%%
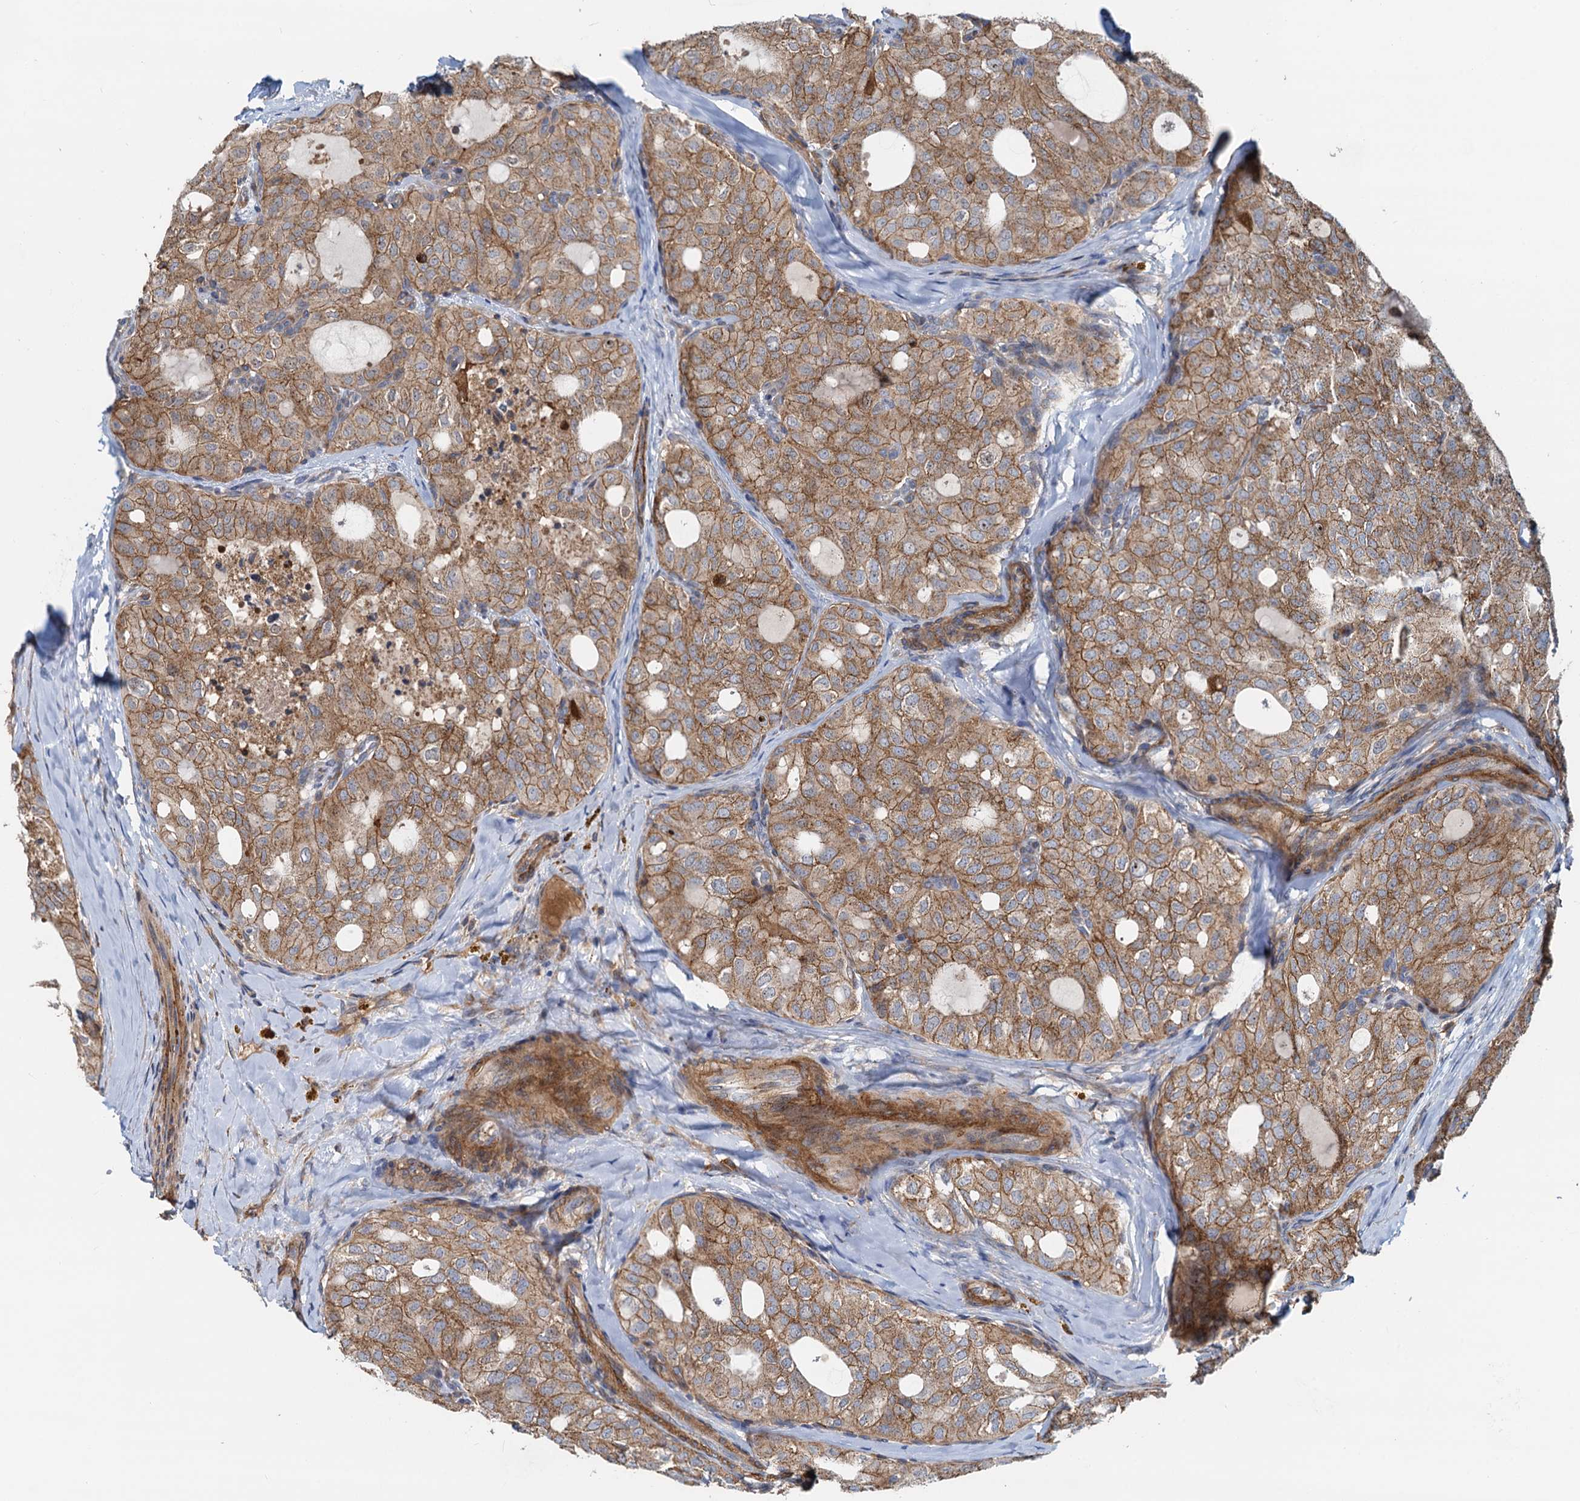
{"staining": {"intensity": "moderate", "quantity": ">75%", "location": "cytoplasmic/membranous"}, "tissue": "thyroid cancer", "cell_type": "Tumor cells", "image_type": "cancer", "snomed": [{"axis": "morphology", "description": "Follicular adenoma carcinoma, NOS"}, {"axis": "topography", "description": "Thyroid gland"}], "caption": "A histopathology image of human thyroid follicular adenoma carcinoma stained for a protein displays moderate cytoplasmic/membranous brown staining in tumor cells.", "gene": "LNX2", "patient": {"sex": "male", "age": 75}}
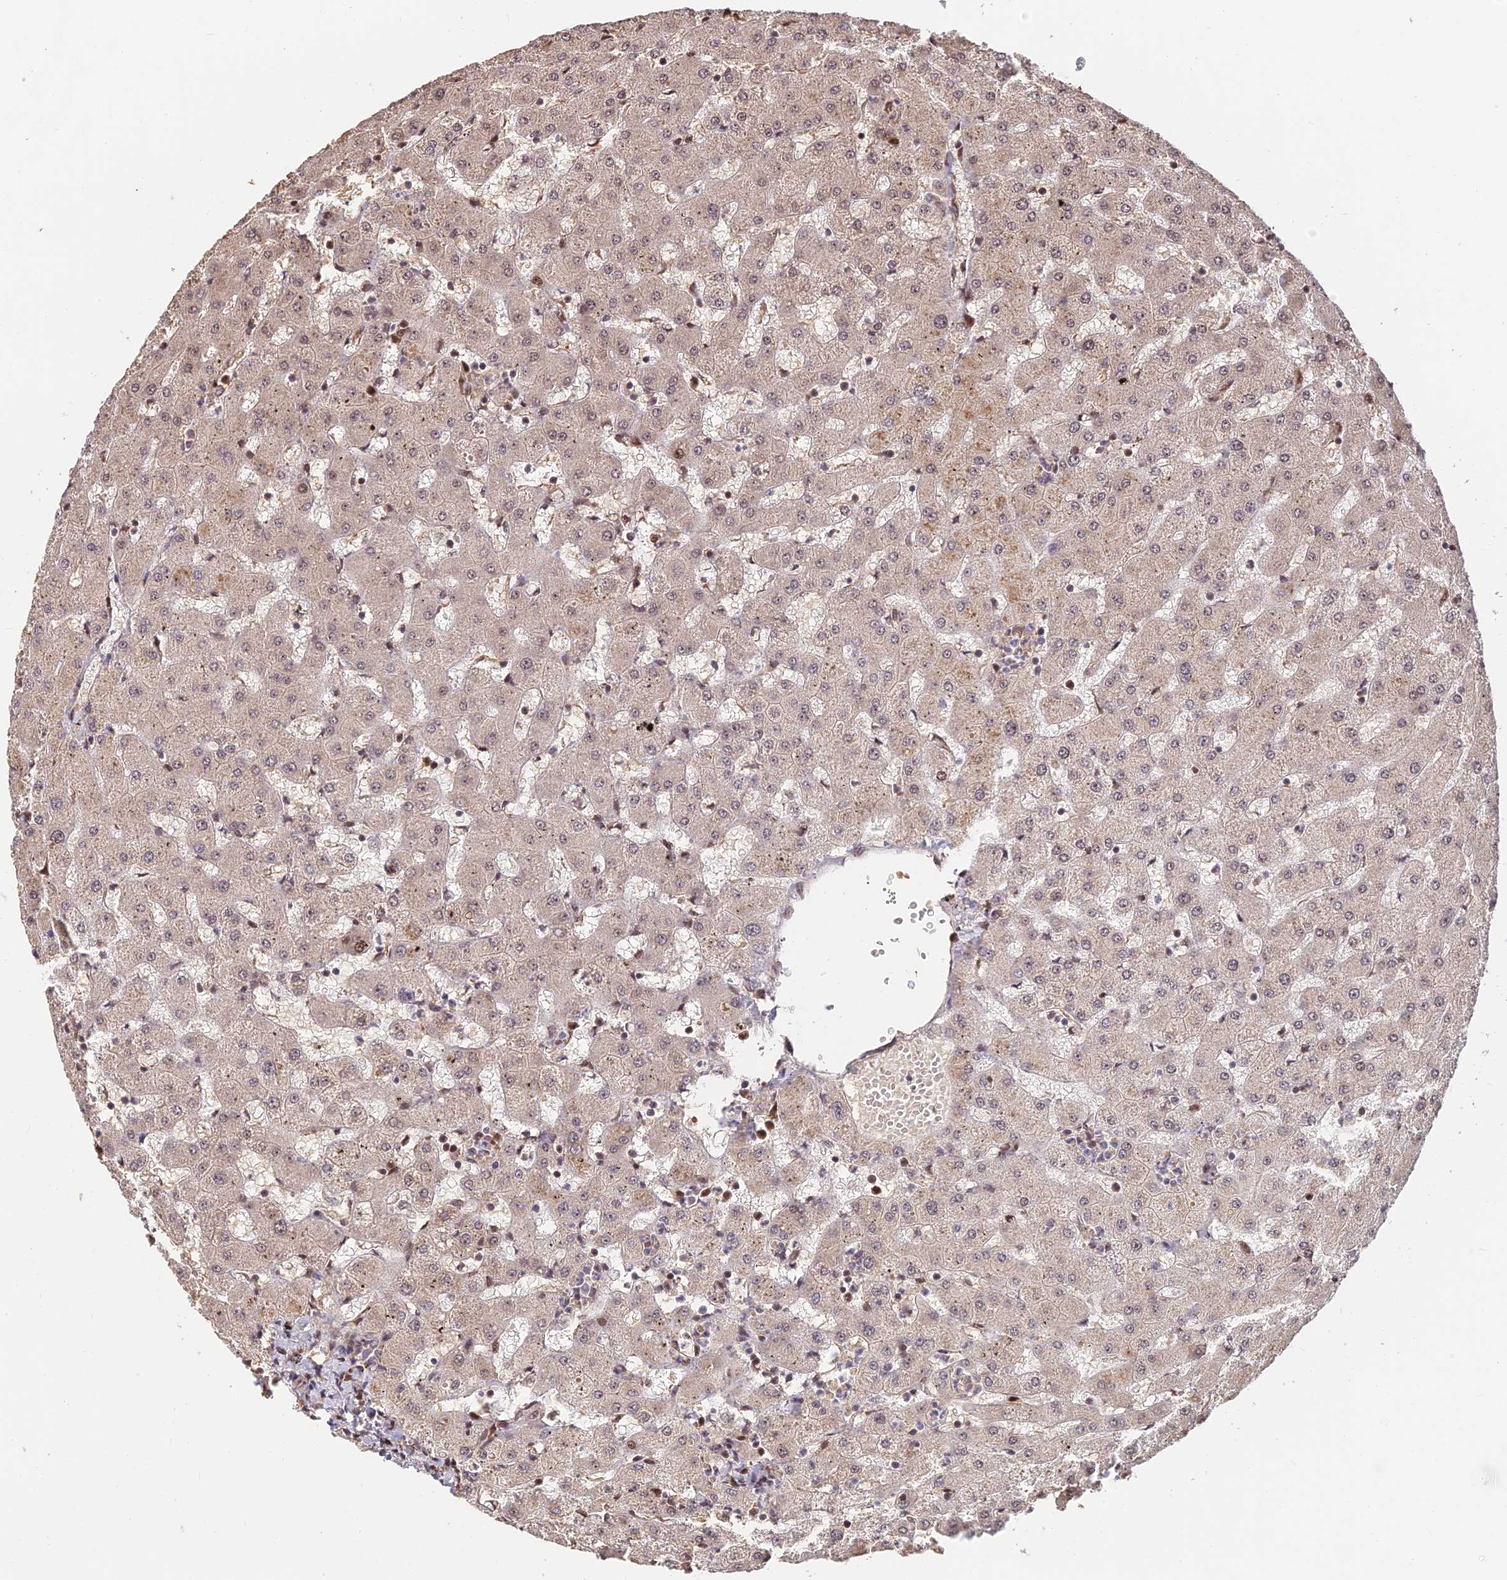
{"staining": {"intensity": "weak", "quantity": "<25%", "location": "cytoplasmic/membranous"}, "tissue": "liver", "cell_type": "Cholangiocytes", "image_type": "normal", "snomed": [{"axis": "morphology", "description": "Normal tissue, NOS"}, {"axis": "topography", "description": "Liver"}], "caption": "Normal liver was stained to show a protein in brown. There is no significant positivity in cholangiocytes. The staining was performed using DAB to visualize the protein expression in brown, while the nuclei were stained in blue with hematoxylin (Magnification: 20x).", "gene": "UFSP2", "patient": {"sex": "female", "age": 63}}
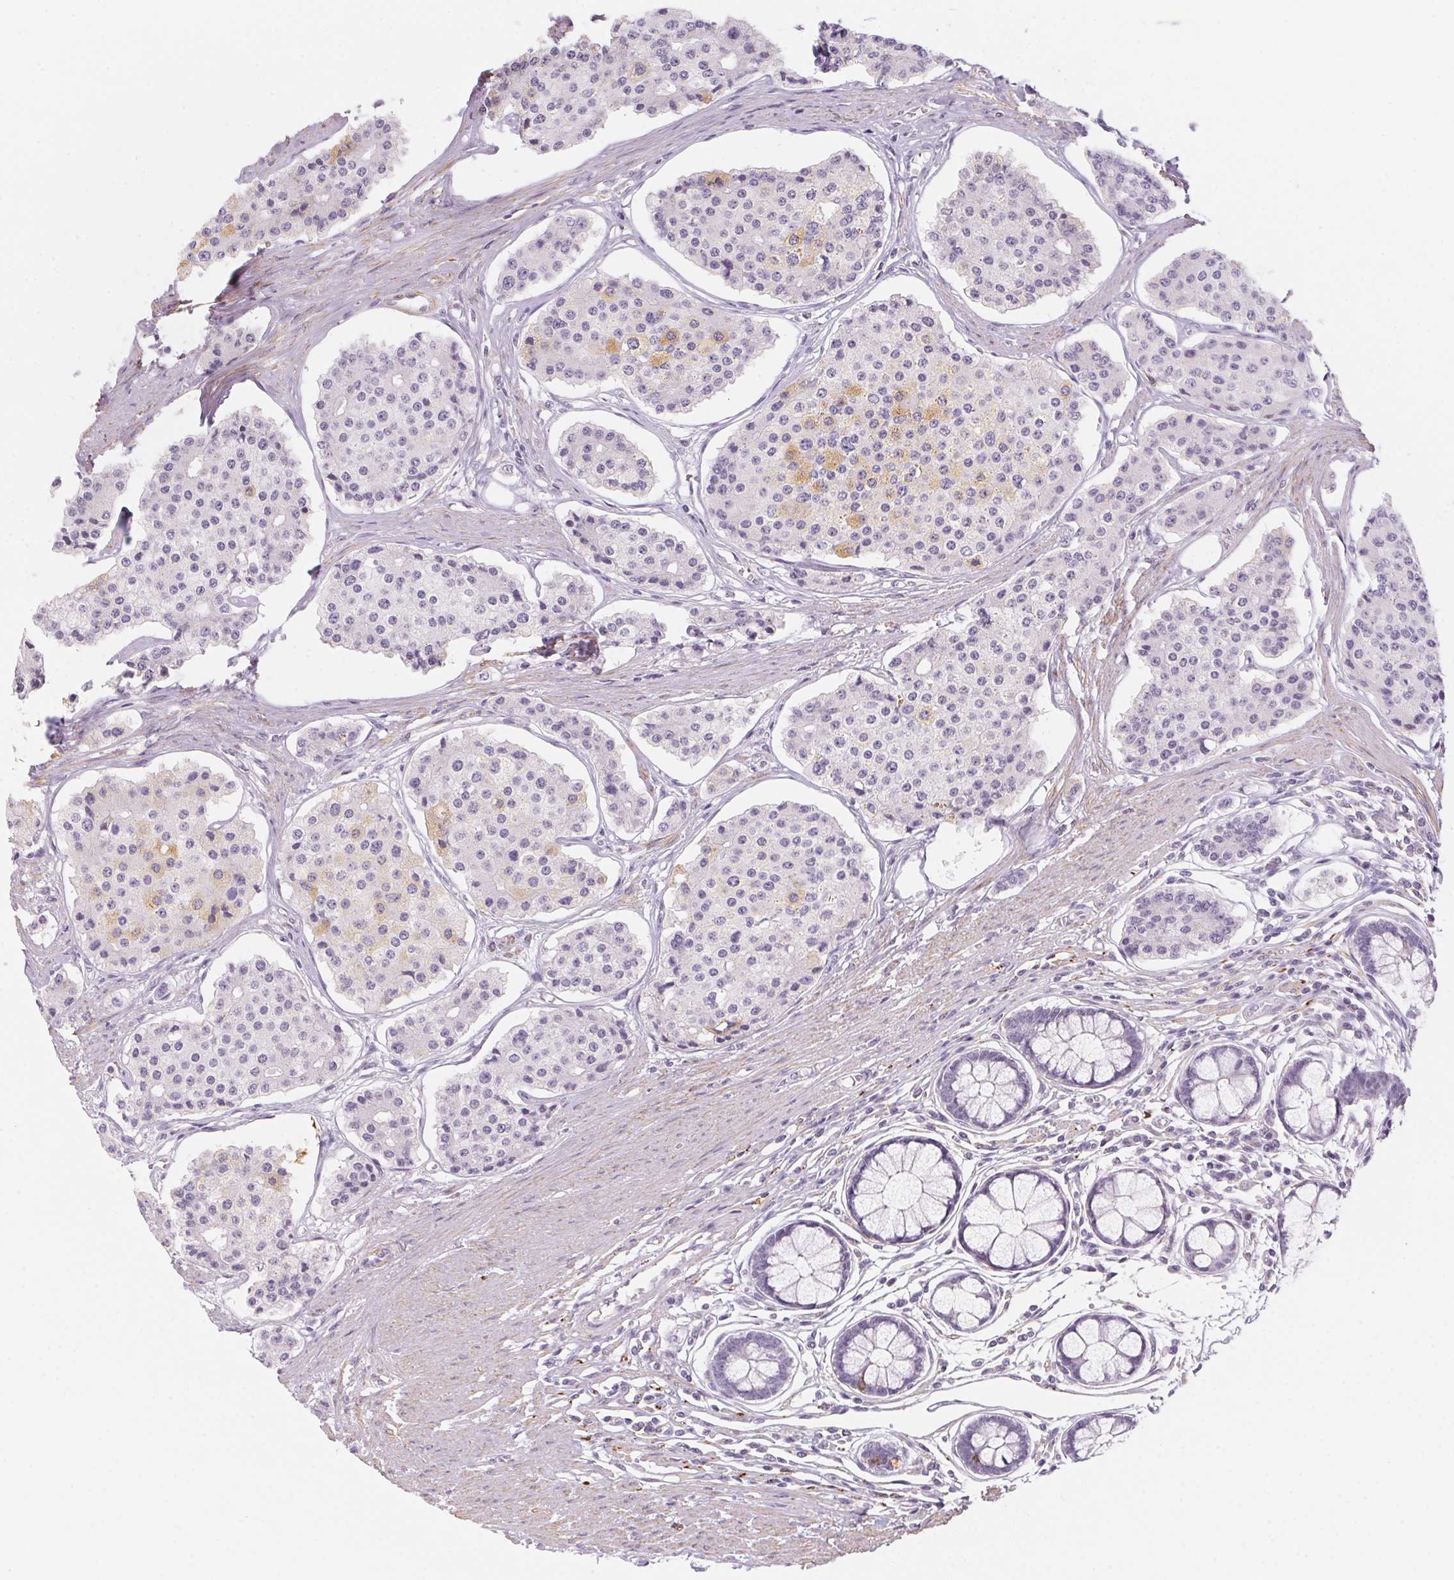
{"staining": {"intensity": "weak", "quantity": "<25%", "location": "cytoplasmic/membranous"}, "tissue": "carcinoid", "cell_type": "Tumor cells", "image_type": "cancer", "snomed": [{"axis": "morphology", "description": "Carcinoid, malignant, NOS"}, {"axis": "topography", "description": "Small intestine"}], "caption": "This is an immunohistochemistry (IHC) photomicrograph of carcinoid. There is no positivity in tumor cells.", "gene": "PRPH", "patient": {"sex": "female", "age": 65}}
%%
> _Work item_
An image-free, exact version of the listing above is required.

> _Solution for this task_
{"staining": {"intensity": "moderate", "quantity": ">75%", "location": "cytoplasmic/membranous"}, "tissue": "thyroid cancer", "cell_type": "Tumor cells", "image_type": "cancer", "snomed": [{"axis": "morphology", "description": "Follicular adenoma carcinoma, NOS"}, {"axis": "topography", "description": "Thyroid gland"}], "caption": "A histopathology image of human thyroid follicular adenoma carcinoma stained for a protein displays moderate cytoplasmic/membranous brown staining in tumor cells.", "gene": "LNX2", "patient": {"sex": "male", "age": 75}}
{"staining": {"intensity": "weak", "quantity": "<25%", "location": "cytoplasmic/membranous"}, "tissue": "liver", "cell_type": "Cholangiocytes", "image_type": "normal", "snomed": [{"axis": "morphology", "description": "Normal tissue, NOS"}, {"axis": "topography", "description": "Liver"}], "caption": "Normal liver was stained to show a protein in brown. There is no significant positivity in cholangiocytes. The staining was performed using DAB to visualize the protein expression in brown, while the nuclei were stained in blue with hematoxylin (Magnification: 20x).", "gene": "UFSP2", "patient": {"sex": "female", "age": 63}}
{"staining": {"intensity": "weak", "quantity": "<25%", "location": "cytoplasmic/membranous"}, "tissue": "carcinoid", "cell_type": "Tumor cells", "image_type": "cancer", "snomed": [{"axis": "morphology", "description": "Carcinoid, malignant, NOS"}, {"axis": "topography", "description": "Small intestine"}], "caption": "This is an immunohistochemistry (IHC) photomicrograph of carcinoid. There is no positivity in tumor cells.", "gene": "PRPH", "patient": {"sex": "female", "age": 65}}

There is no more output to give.